| Work request |
With the pictures omitted, repeat exactly the lines below starting with the line that has "uiteindelijk het team van de Hogeschool" and going on through the line that has "es améliorations récentes".

| Provided records |
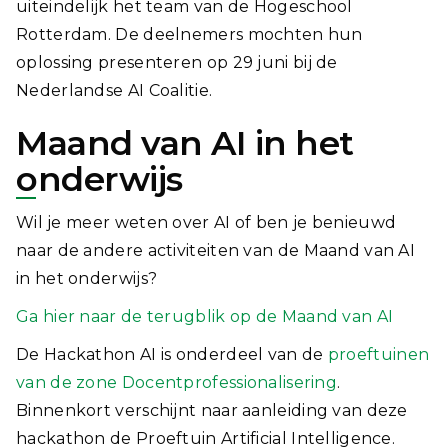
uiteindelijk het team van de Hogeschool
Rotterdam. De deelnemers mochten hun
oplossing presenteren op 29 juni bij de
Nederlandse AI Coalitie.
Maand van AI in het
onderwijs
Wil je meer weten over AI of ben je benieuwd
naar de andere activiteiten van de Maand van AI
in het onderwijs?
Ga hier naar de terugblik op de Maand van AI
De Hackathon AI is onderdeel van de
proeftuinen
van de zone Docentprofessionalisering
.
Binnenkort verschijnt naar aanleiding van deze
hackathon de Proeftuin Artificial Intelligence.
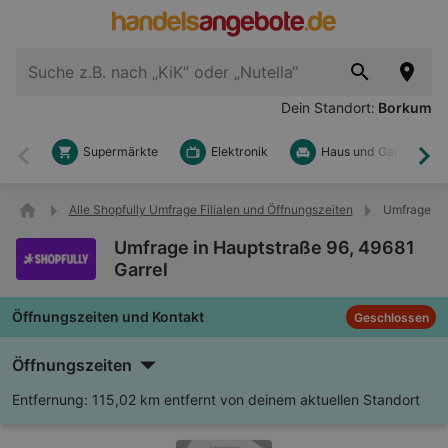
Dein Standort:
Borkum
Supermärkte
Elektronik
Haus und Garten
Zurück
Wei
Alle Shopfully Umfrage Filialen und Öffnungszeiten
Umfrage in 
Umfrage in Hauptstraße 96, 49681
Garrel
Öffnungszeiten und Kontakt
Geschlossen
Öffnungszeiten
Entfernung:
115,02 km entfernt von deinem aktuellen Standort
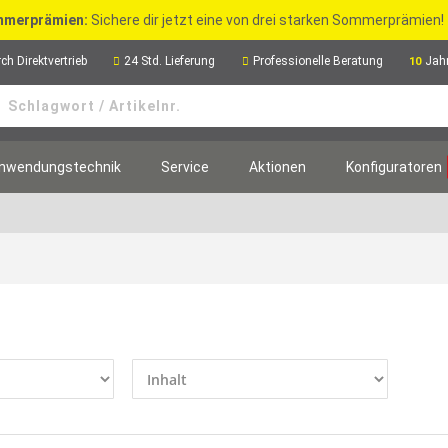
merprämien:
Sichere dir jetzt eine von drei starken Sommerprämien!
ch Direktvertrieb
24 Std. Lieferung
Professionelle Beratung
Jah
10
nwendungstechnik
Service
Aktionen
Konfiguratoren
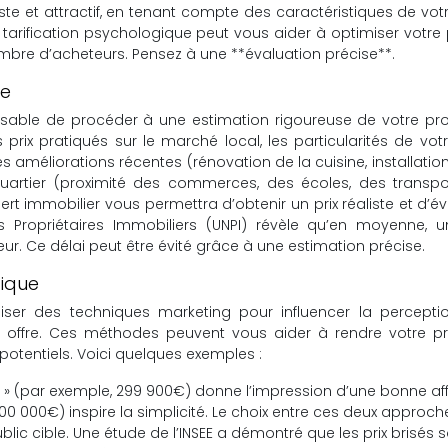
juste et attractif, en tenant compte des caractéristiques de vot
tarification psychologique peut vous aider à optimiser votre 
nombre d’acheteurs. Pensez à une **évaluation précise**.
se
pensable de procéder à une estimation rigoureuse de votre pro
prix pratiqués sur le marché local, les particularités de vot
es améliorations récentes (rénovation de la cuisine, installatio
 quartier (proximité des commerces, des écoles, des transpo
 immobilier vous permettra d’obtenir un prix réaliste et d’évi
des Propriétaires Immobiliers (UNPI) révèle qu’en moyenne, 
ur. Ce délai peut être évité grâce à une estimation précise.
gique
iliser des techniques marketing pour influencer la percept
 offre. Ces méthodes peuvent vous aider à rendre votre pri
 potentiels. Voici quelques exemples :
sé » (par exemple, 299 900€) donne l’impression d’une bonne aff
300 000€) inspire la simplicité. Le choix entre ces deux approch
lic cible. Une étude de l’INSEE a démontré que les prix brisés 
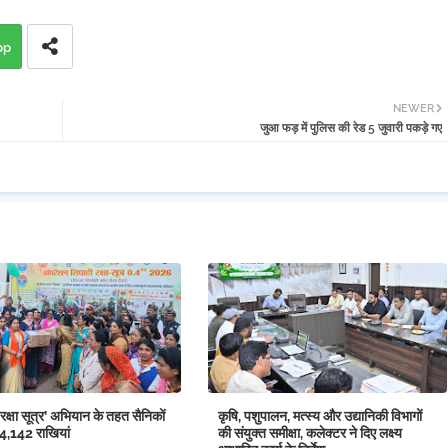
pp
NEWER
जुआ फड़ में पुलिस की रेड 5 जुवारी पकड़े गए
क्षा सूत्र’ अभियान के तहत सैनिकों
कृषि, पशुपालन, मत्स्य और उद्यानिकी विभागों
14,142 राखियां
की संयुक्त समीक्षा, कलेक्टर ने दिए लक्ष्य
==
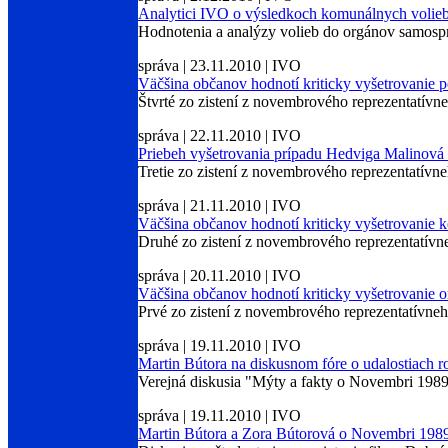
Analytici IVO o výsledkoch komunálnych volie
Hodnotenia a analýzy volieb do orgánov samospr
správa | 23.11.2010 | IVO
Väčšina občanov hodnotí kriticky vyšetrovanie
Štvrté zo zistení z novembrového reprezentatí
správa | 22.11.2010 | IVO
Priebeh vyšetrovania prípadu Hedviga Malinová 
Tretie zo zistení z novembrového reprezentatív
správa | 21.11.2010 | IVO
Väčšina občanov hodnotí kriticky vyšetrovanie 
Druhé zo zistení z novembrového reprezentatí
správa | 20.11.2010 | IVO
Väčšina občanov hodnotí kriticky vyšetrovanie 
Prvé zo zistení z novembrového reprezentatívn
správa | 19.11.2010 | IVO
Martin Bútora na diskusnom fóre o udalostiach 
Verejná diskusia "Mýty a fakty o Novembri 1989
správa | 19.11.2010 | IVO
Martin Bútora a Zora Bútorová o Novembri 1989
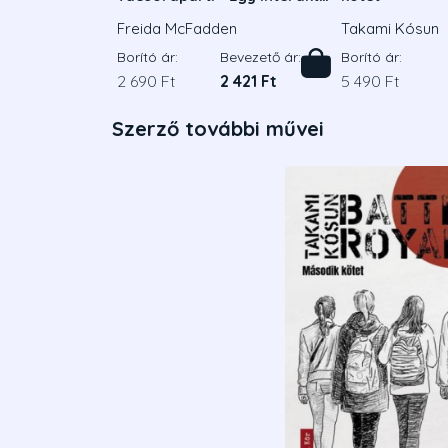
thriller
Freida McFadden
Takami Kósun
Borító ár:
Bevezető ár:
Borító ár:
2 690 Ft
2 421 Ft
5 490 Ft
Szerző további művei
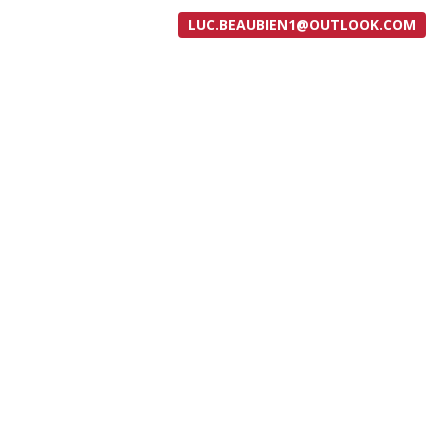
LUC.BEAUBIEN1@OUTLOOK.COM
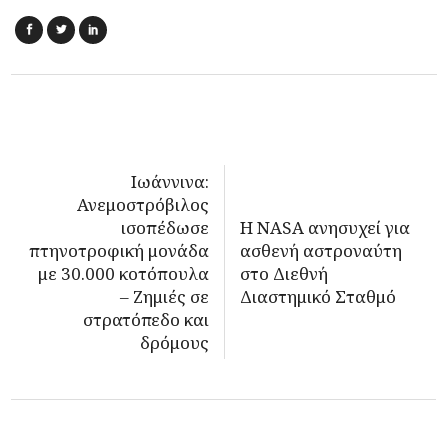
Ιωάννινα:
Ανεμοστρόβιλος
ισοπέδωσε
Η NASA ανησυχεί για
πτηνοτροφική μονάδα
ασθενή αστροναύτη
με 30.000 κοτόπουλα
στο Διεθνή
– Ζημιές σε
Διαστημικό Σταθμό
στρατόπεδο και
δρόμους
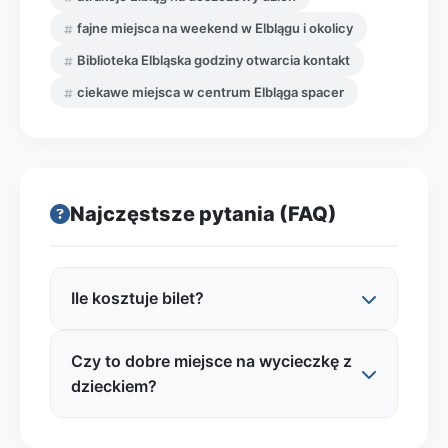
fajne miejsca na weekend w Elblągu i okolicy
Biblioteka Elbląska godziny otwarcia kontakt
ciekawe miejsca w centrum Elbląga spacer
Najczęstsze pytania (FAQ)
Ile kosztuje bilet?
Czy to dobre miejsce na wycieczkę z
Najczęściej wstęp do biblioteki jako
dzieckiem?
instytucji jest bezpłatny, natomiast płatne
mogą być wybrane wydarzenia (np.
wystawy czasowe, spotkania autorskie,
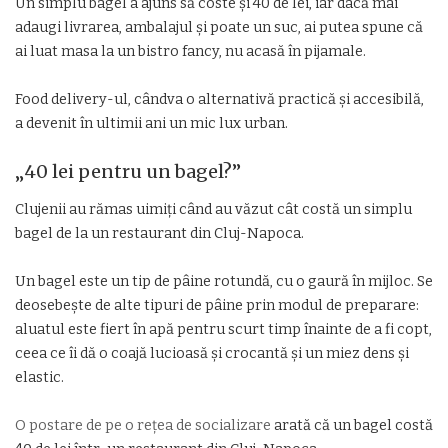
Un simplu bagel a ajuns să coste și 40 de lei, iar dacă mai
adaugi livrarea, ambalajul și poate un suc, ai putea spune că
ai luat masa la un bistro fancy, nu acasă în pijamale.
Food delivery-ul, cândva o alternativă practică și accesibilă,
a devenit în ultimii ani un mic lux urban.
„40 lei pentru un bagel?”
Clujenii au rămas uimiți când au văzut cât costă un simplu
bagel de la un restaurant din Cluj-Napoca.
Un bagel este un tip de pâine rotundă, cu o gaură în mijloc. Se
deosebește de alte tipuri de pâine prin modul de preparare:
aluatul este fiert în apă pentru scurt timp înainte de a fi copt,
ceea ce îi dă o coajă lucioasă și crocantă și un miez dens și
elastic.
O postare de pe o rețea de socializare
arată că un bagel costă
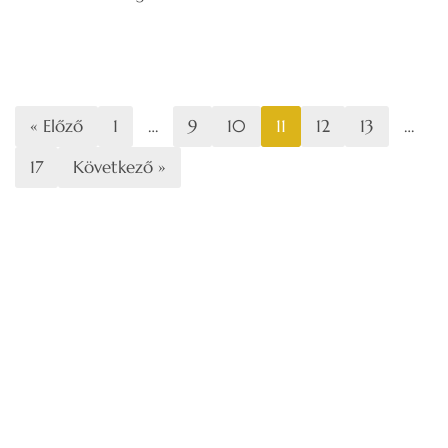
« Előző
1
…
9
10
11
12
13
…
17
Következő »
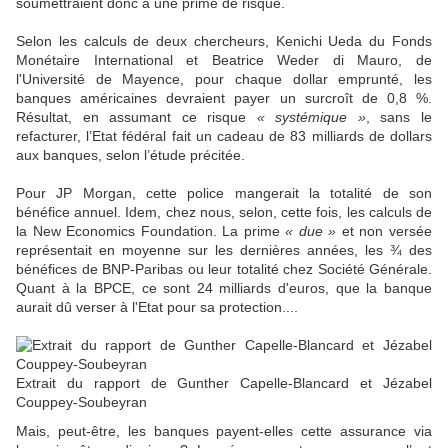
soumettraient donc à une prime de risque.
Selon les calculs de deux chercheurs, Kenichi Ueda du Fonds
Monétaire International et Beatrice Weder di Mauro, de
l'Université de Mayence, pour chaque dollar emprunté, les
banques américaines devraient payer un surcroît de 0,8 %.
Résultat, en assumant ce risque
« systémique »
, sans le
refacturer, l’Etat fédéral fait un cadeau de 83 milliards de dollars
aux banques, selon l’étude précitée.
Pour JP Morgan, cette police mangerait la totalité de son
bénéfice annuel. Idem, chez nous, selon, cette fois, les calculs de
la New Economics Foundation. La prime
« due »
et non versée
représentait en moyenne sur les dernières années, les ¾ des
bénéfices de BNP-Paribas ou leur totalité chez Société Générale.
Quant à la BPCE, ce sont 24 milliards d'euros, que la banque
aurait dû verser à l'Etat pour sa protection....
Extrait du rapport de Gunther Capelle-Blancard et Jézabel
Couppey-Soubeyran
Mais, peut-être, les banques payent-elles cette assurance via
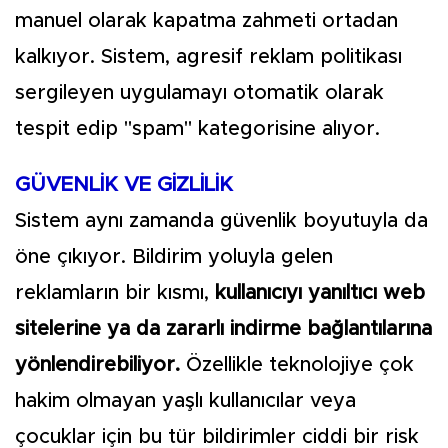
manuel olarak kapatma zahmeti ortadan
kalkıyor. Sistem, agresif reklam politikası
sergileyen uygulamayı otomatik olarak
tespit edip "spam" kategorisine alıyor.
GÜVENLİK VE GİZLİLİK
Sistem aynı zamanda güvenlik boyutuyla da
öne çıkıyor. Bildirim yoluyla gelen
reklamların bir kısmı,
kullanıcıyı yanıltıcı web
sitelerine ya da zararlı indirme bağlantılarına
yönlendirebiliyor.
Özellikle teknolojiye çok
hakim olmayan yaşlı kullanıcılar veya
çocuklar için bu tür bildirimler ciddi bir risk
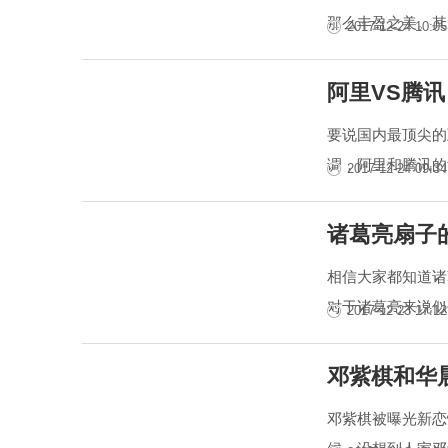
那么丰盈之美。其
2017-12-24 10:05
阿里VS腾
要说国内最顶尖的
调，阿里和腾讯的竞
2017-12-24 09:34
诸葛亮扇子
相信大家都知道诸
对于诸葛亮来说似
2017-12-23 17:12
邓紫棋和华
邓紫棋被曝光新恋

| Answer box |
uiteindelijk het team van de Hogeschool
Rotterdam. De deelnemers mochten hun
oplossing presenteren op 29 juni bij de
Nederlandse AI Coalitie.
Maand van AI in het
onderwijs
Wil je meer weten over AI of ben je benieuwd
naar de andere activiteiten van de Maand van AI
in het onderwijs?
Ga hier naar de terugblik op de Maand van AI
De Hackathon AI is onderdeel van de
proeftuinen
van de zone Docentprofessionalisering
.
Binnenkort verschijnt naar aanleiding van deze
hackathon de Proeftuin Artificial Intelligence.
Dein Standort:
Borkum
Supermärkte
Elektronik
Haus und Garten
Zurück
Wei
Alle Shopfully Umfrage Filialen und Öffnungszeiten
Umfrage in 
Umfrage in Hauptstraße 96, 49681
Garrel
Öffnungszeiten und Kontakt
Geschlossen
Öffnungszeiten
Entfernung:
115,02 km entfernt von deinem aktuellen Standort
merprämien:
Sichere dir jetzt eine von drei starken Sommerprämien!
ch Direktvertrieb
24 Std. Lieferung
Professionelle Beratung
Jah
10
nwendungstechnik
Service
Aktionen
Konfiguratoren
juste et attractif, en tenant compte des caractéristiques de vot
tarification psychologique peut vous aider à optimiser votre 
nombre d’acheteurs. Pensez à une **évaluation précise**.
se
pensable de procéder à une estimation rigoureuse de votre pro
prix pratiqués sur le marché local, les particularités de vot
es améliorations récentes (rénovation de la cuisine, installatio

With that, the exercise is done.